Can you copy every line of text in the listing below word for word, leaving the pictures out of your answer?

(Beginning of Excerpted records)

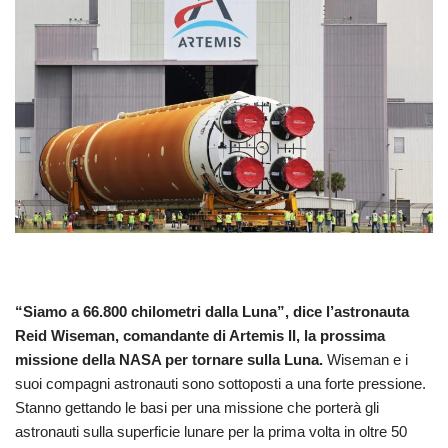
“Siamo a 66.800 chilometri dalla Luna”, dice l’astronauta
Reid Wiseman, comandante di Artemis II, la prossima
missione della NASA per tornare sulla Luna.
Wiseman e i
suoi compagni astronauti sono sottoposti a una forte pressione.
Stanno gettando le basi per una missione che porterà gli
astronauti sulla superficie lunare per la prima volta in oltre 50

(End of Excerpted records)

Reply to the exercise:
“Siamo a 66.800 chilometri dalla Luna”, dice l’astronauta
Reid Wiseman, comandante di Artemis II, la prossima
missione della NASA per tornare sulla Luna.
Wiseman e i
suoi compagni astronauti sono sottoposti a una forte pressione.
Stanno gettando le basi per una missione che porterà gli
astronauti sulla superficie lunare per la prima volta in oltre 50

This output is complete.